Written by Lars Lund 08 Sep 2020 14:34
Get early vegetables by germinating
You have probably already sown chilli, maybe also tomatoes and maybe summer flowers of the kind that have a long development time. If you have been out early, the plants grow quietly in the window ledge and enjoy the days getting longer and longer.
Traditionally, we sow our other vegetables outdoors, when the soil is what we call serviceable, ie suitably warm, moist and the weather does not offer frost. But there are actually great benefits to germinating vegetables inside the warmth. There are few who do it, but those who do get greater yields, an earlier yield and most often also healthier plants.
We know it from potatoes. They can be put directly into the soil without germination, but we give them a head start inside in the window ledge and preferably with a pot of soil where they can develop roots. It gives much earlier potatoes than if you just put the seed potatoes in the ground. You can also get lucky with carrots sown in milk cartons that have room for the long roots. When transplanting, you just cut the bottom of the carton and plant it all in a hole that fits the roots. If you sow in too small pots for a later transplant, you either get strange carrots or they perish.
More space
Germinating obviously requires more space for pots. You have to be set on that. In our house, all window ledges are used and where there is no window ledge, there is a floor up against a window, and there we germinate vegetables. We sleep by the small sprouts, take care of them and wake them up early in the morning with a gentle shower.
The greenhouse is also used, especially for lettuce.
Germinating vegetables starts in March. The sprouts just need some time before they get started and are ready to be transplanted. They get off to a good start, where they are protected from everything that often means that you have to sow twice in the garden. At least if you are sowing too early in the garden. Here the weather changes quickly. The spring outside can be too dry, too cold or too wet, so the seeds rot in the soil. The sprouting plants that grow outside are even more exposed to hungry predators. The pigeons are sitting on the roof just waiting for the peas to come up. The Spanish slugs are waiting for the lettuce, as are the sparrows and the fleas.
Once the plants have gotten off to a good start and are later transplanted in the garden, there is so much green in the garden, that the germinated vegetables seem less interesting to their enemies.
The correct transplanting distance
You also do not have to thin out and distinguish between what are weeds and what are new sprouting plants. When the plant is to be transplanted, the bed is cleared of weeds, and then there is no doubt about what is weed. The transplanting distance affects how the plants develop. By transplanting sprouting vegetables, you can transplant with the distance there must be, both between plants and rows. At the same time, you avoid holes in the rows where no seeds came up. Most seed distributors only guarantee that about 60 -70% of the seeds turn into something.
Earthquake
Not all vegetables are equally good to germinate. In my experience, most of the vegetables, where it is the root we harvest, might get confused when being transplanted. They lose foothold and then stretch to several sides as if there had been an earthquake and they now have to hold on to everything. In other words, they branch out. However, many imaginative root vegetables can come out of it, so even though you generally don’t transplant root vegetables, you can do so if you want a particularly fun and decorative vegetable.
Beetroot is one of the exceptions. It does not mind being transplanted, but its root does not go that far in depth either. It grows more in width or thickness and thus provides a good anchorage.
Most vegetables take between three and six weeks to grow so large that they can be transplanted. Onion and leek take a little longer. Sown onion, leek, cabbage and celery can with great advantage be geminated early in pots, as the development time is long.
Advantageously, you can also germinate peas, beans, squash, pumpkin, corn, lettuce, beetroot, spinach and herbs, including parsley.
Plants to germinate in the greenhouses
Chilli should be germinated in January, but you can also do it in March.

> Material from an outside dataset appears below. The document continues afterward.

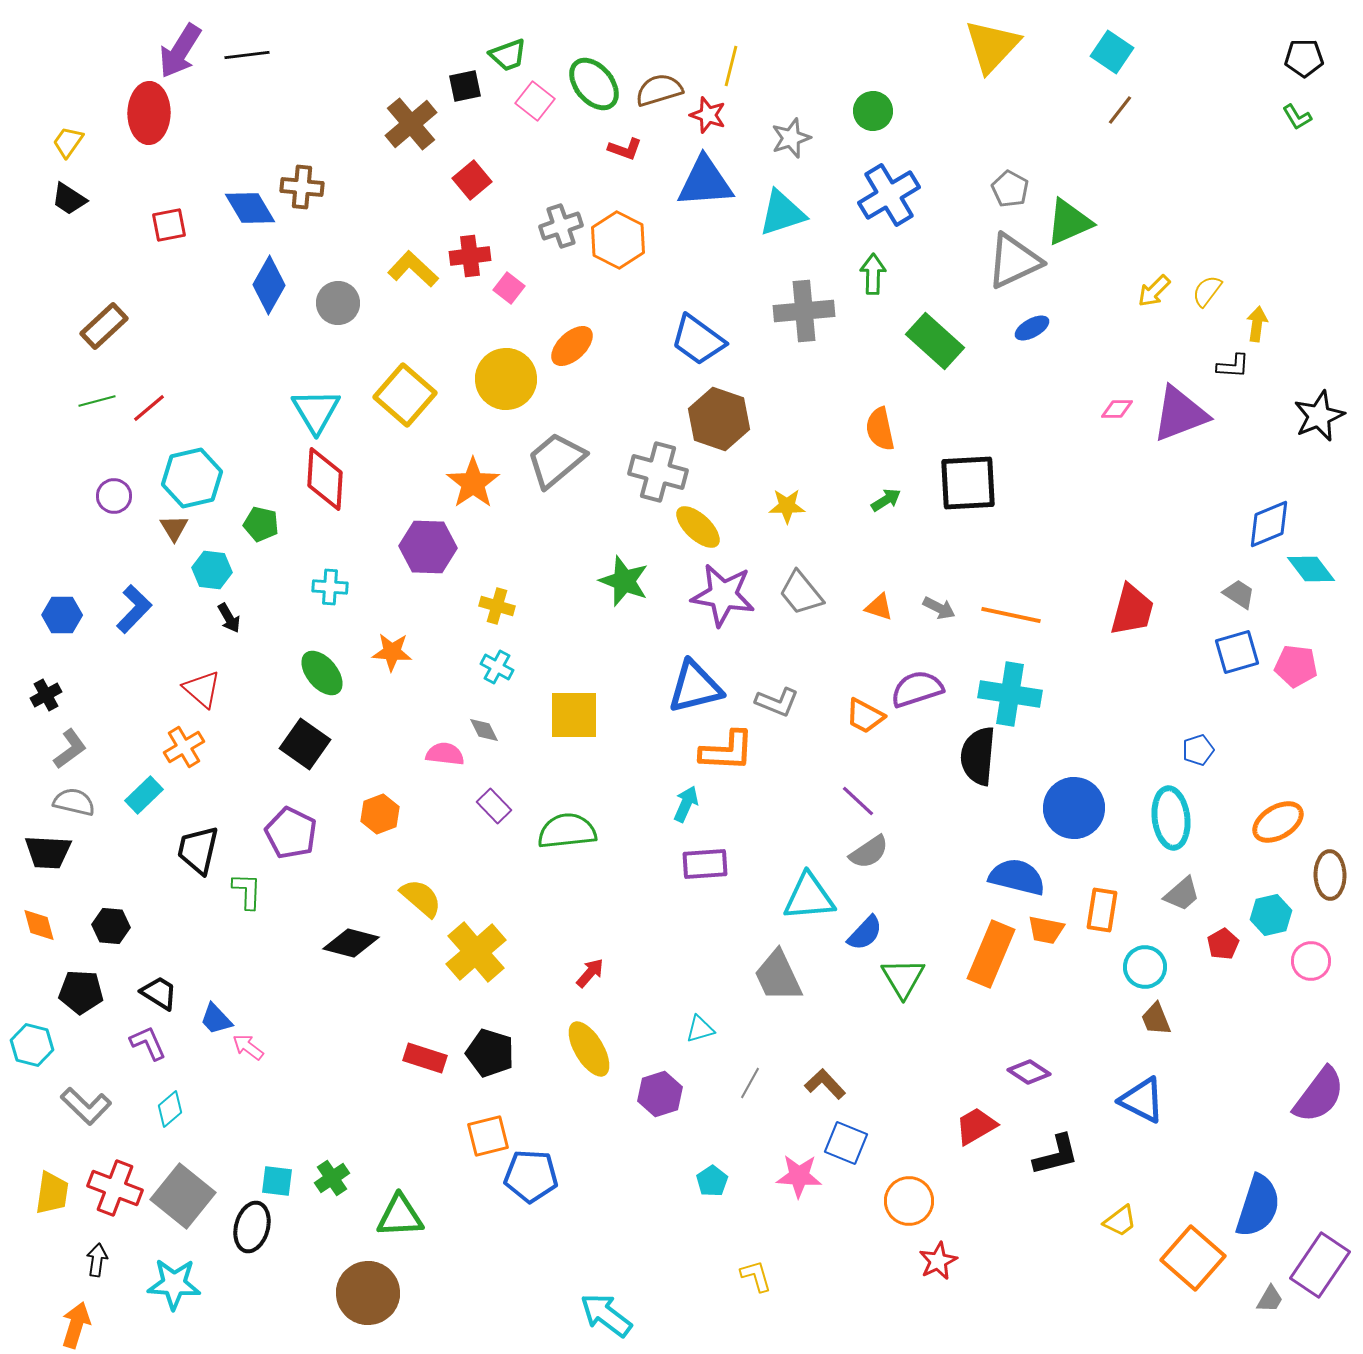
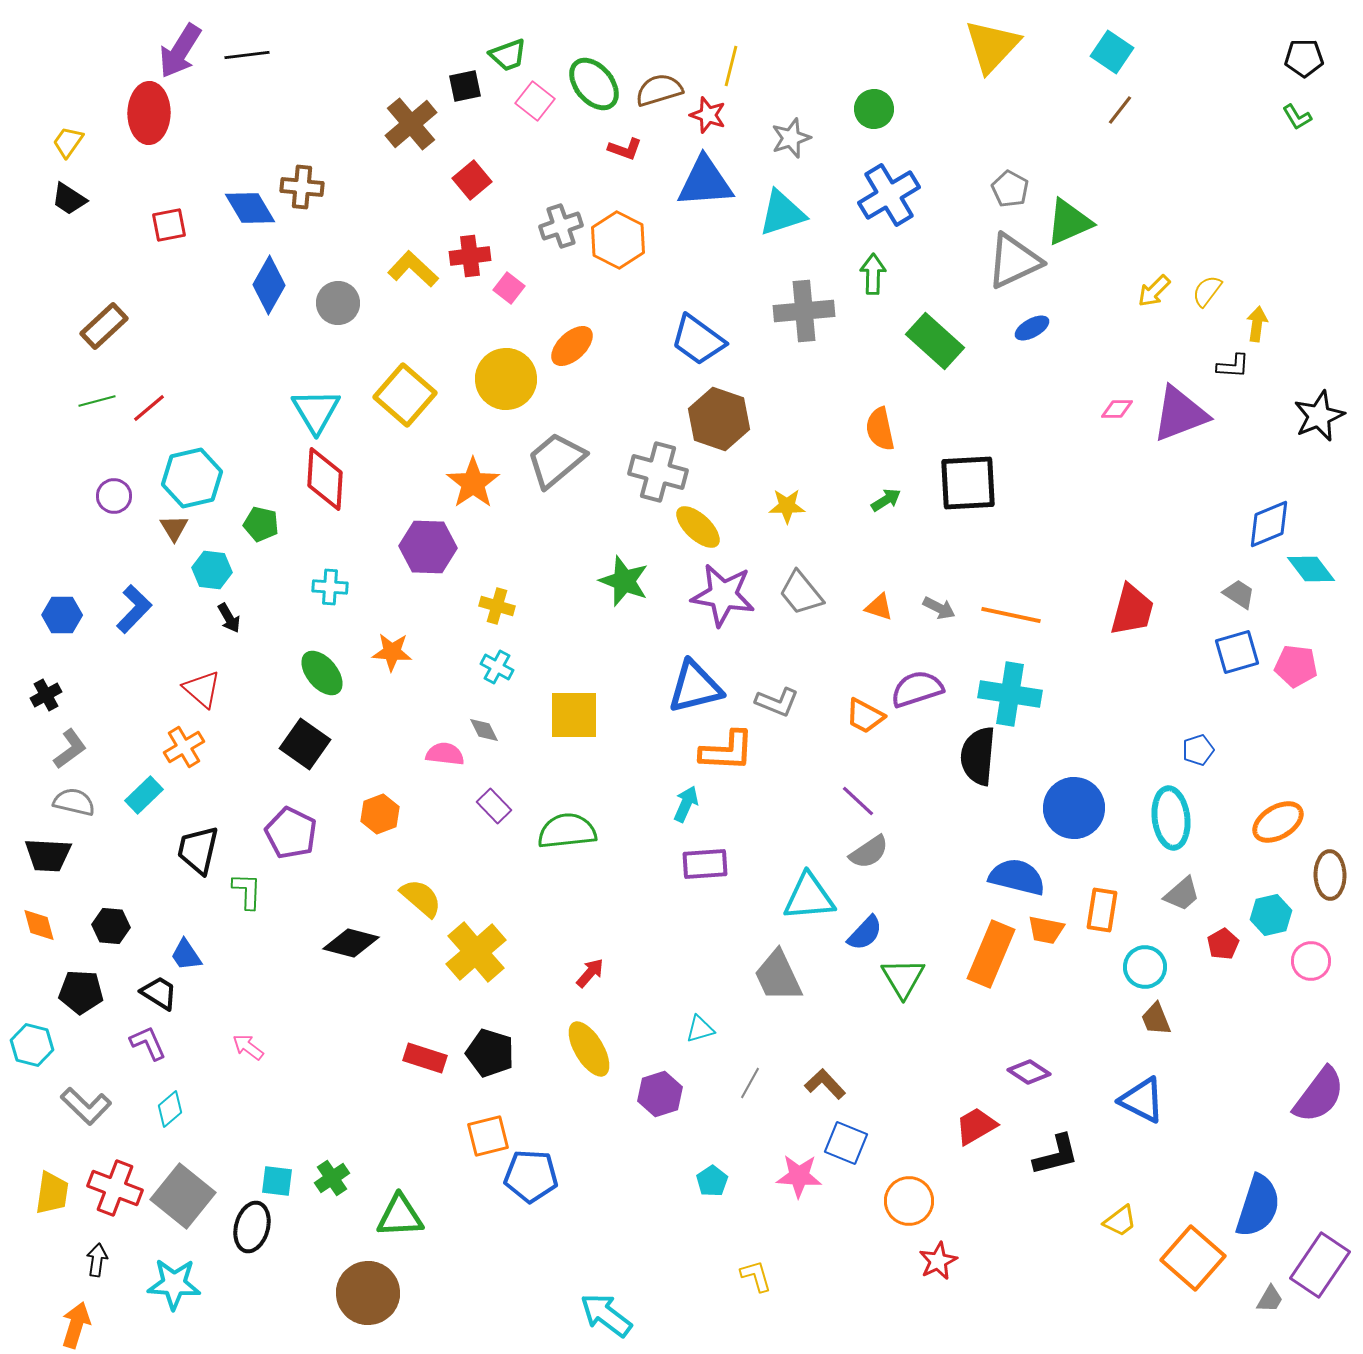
green circle at (873, 111): moved 1 px right, 2 px up
black trapezoid at (48, 852): moved 3 px down
blue trapezoid at (216, 1019): moved 30 px left, 64 px up; rotated 9 degrees clockwise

Pepper in March, tomato in March, cucumber in mid-April, aubergine in early April and melon in mid-April.
The pots
Deep pots as root trainer are suitable for peas. Otherwise, you can use everything from newspaper pots, peat pots to plug boxes and old recycled pots. The most important thing is that they are clean. Small seeds small pots, larger seeds larger pots. Excessively large pots are difficult to irrigate, so the soil is not too dry and not too wet.
Soil
The sowing soil must be free of weeds. You can make a sowing soil of sand and compost yourself, or buy potting soil. The soil should not be sterile as many people think, but it should be free of weeds and it should not contain significant fertilizers. Especially fresh compost is a killer.
Light and heat
The more heat the more light the plants need. Make sure to give as much light as possible and that vegetable plants, in general, are not too hot.
After germination
Start by placing the plants in a garden frame that can be opened so that it does not get too hot. Here they can stand for a week or two before they are completely ready to be transplanted in the garden.